What are FUTEX_WAIT and FUTEX_WAKE?
FUTEX_WAIT(&addr, expected) atomically checks whether the value at addr equals expected; if so, parks the calling thread in the kernel until someone wakes it. FUTEX_WAKE(&addr, n) wakes up to n threads parked on that address. The atomicity prevents lost wakeups: if the value changes between the userspace check and the kernel queueing, WAIT returns immediately rather than sleeping.
Why does pthread_mutex use futex?
Before futex, every pthread_mutex_lock issued a syscall regardless of contention — costing 100s of nanoseconds even when the lock was free. Linux glibc rewrote pthread_mutex on top of futex starting in 2003. Now the uncontended lock costs ~25 ns (one CAS); only contention pays the syscall cost. This made fine-grained locking practical in real applications.
How much does a contended futex actually cost?
A FUTEX_WAIT syscall round-trip is roughly 100-200 ns each way. Add a context switch when the thread blocks (~1-3 µs in cache pollution costs). FUTEX_WAKE that unblocks one waiter is similar. End-to-end, a contended lock acquire-wait-wake-reacquire cycle is 3-5 µs. Compare to uncontended (25 ns) — a 100-200× slowdown under contention is exactly why people avoid global locks.
Is futex Linux-only?
Yes — futex is a Linux kernel ABI. Other systems have equivalents: macOS / iOS have __ulock (since 10.12) and ulock_wait/wake; Windows has WaitOnAddress / WakeByAddressSingle (since Windows 8). FreeBSD has _umtx_op. The pattern is identical — userspace fast path + kernel waitqueue keyed on an address — but the syscall interfaces differ.
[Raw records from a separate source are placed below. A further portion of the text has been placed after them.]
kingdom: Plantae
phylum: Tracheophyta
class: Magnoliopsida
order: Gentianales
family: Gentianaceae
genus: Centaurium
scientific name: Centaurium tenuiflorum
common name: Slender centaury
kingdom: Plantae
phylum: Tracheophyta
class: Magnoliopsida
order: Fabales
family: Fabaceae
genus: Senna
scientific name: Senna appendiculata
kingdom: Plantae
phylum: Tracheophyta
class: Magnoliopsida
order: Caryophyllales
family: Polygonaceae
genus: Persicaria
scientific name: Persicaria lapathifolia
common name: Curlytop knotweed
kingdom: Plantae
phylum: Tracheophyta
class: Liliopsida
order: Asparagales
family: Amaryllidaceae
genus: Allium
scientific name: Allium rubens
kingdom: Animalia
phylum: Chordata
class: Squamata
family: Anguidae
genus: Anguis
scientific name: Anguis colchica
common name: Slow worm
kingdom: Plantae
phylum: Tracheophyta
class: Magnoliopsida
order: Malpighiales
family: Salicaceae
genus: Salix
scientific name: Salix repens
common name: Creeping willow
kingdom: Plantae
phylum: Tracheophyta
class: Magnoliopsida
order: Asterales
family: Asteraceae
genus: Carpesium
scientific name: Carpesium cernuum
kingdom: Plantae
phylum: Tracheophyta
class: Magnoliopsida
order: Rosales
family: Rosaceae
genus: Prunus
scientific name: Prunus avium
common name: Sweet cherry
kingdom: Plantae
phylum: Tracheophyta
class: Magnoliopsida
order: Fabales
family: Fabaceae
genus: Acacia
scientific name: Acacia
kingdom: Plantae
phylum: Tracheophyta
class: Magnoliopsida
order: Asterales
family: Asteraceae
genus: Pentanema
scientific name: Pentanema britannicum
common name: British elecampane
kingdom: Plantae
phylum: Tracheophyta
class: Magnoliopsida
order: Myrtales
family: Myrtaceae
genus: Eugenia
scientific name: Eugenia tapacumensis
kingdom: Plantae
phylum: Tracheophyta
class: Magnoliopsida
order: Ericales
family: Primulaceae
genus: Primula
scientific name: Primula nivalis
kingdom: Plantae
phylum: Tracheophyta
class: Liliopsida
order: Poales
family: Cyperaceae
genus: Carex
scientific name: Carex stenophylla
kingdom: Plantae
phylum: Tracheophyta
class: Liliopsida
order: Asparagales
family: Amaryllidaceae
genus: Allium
What's a robust futex and why does it exist?
If a thread dies while holding a futex-based lock, the lock stays held forever and any waiters deadlock. A robust futex (FUTEX_LOCK_PI and the FUTEX_OWNER_DIED flag) lets the kernel detect the dead owner and mark the lock as inconsistent. The next acquirer learns the previous holder died, can run recovery code, and re-establish lock invariants. Used by glibc's robust pthread_mutex variant.